Asia, Pakistan, Baltoro Muztagh, Gasherbrum IV, Southwest Ridge, Attempt

Publication Year: 2000.

Gasherbrum IV, Southwest Ridge, Attempt. Steve Swenson, Charley Mace, Steve House (U.S.) and Andy DeKlerk (South Africa) made an attempt on the unclimbed southwest ridge of Gasherbrum IV (7925m). The intent of the expedition was to climb the route above 7000 meters alpine style without the use of fixed rope. In addition to climbing objectives, we also installed several new toilets at popular campsites on the Baltoro Glacier. Our expedition also succeeded in collecting and carrying out more than 500 pounds of trash from Gasherbrum Base Camp.

We arrived at Gasherbrum BC on July 1. By July 7, we had established our Camp I at around 6000 meters on the South Gasherbrum Glacier below Gasherbrum IV and the Italian Icefall. We spent a couple of days carrying loads and acclimatizing by skiing up to the base of the face below the southwest ridge. On July 9, a storm forced us back to BC for five days. We returned to CI on July 14, and on July 15 we skied up to the base of the route and climbed 700 feet up the lower snow face. The initial snow slope led to difficult mixed climbing on very rotten rock. It was our intent to fix rope up this face to where it reached the crest of the southwest ridge at 7000 meters.

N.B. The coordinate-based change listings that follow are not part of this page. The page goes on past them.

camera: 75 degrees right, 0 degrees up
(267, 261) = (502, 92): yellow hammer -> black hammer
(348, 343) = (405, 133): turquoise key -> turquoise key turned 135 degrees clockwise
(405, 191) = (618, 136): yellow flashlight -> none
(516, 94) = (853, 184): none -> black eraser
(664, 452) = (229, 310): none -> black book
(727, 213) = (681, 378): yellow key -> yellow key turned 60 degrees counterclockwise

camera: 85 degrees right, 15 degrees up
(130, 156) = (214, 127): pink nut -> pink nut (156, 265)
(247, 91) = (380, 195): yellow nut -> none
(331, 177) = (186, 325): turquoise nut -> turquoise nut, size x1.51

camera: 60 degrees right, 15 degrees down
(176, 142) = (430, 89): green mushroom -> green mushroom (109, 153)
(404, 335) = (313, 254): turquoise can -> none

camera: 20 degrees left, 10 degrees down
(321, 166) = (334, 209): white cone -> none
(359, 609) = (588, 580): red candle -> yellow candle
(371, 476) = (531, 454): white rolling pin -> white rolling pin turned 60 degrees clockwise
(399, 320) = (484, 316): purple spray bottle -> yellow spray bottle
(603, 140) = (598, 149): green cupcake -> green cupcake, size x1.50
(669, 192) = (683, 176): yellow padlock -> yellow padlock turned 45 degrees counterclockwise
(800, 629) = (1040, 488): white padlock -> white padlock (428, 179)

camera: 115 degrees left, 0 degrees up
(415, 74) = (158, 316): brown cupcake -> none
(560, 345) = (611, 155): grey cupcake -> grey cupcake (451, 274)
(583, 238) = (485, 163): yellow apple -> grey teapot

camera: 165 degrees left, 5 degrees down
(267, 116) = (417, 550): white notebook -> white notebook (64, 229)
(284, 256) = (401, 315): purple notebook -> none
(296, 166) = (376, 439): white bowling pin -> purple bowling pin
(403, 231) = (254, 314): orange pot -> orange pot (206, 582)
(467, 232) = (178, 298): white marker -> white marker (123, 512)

A storm on July 19 lasted until July 26, so that it wasn’t until the 27th that we were able to return to our Camp I. On July 28, we continued to fix rope up mixed climbing with rotten rock. The climbing was to the right of a prominent rock tower on the ridge. Below the ridge crest, much of the climbing was thin unconsolidated snow over loose rock that presented few opportunities for placing gear. The weather changed for the worse again on July 31, so after only three days of fairly good weather, we returned to BC in a storm. The storm kept us in BC from July 31-August 4.

On August 5 we returned to CI On August 6, CII was placed on two very small platforms in a notch in the southwest ridge crest at 7000 meters. On the morning of August 7, we climbed a few hundred feet to the first rock band on the ridge at about 7200 meters with the intent of trying to find a better location for CII. The ridge crest consisted of more unconsolidated snow over bad rock, and a better campsite could not be found. The weather began to deteriorate again, so later that same day we descended to CI. On August 9, the entire team left for BC in this storm.

August 9-15 was another period of bad weather, but on August 16 it cleared, so all four of us returned to CI At CI it was clear, but above 7000 meters it was extremely windy. On August 19, the wind seemed to abate, so we climbed up to CII only to return due to high winds up high and deteriorating weather.

On August 20, all members returned to BC in overcast conditions and light snow. The section of the ridge above CII looked to be difficult rock climbing and we thought it might take as long as three days to reach the summit from our CII and another day to descend. Faced with this kind of difficult climbing up high, we did not want to commit to alpine-style climbing unless there was some indication that a more stable weather pattern had been established.

We waited at BC from August 21-August 24. We were running out of time, so we returned to CI on August 25 to wait for a break in the weather. The next day a storm dropped two feet of new snow at our CI. The storm continued until midday on August 28. On the 29th, we climbed to CII and spent the night there, hoping to continue upward the next day.

On August 30, a combination of the unsettled weather and some poor health led to a decision to descend from CII and abandon the climb. On August 31, all the remaining gear was carried down from CI to BC, where the porters were waiting for us to leave. On September 1, the expedition left BC. The weather closed in again and it snowed heavily for several days.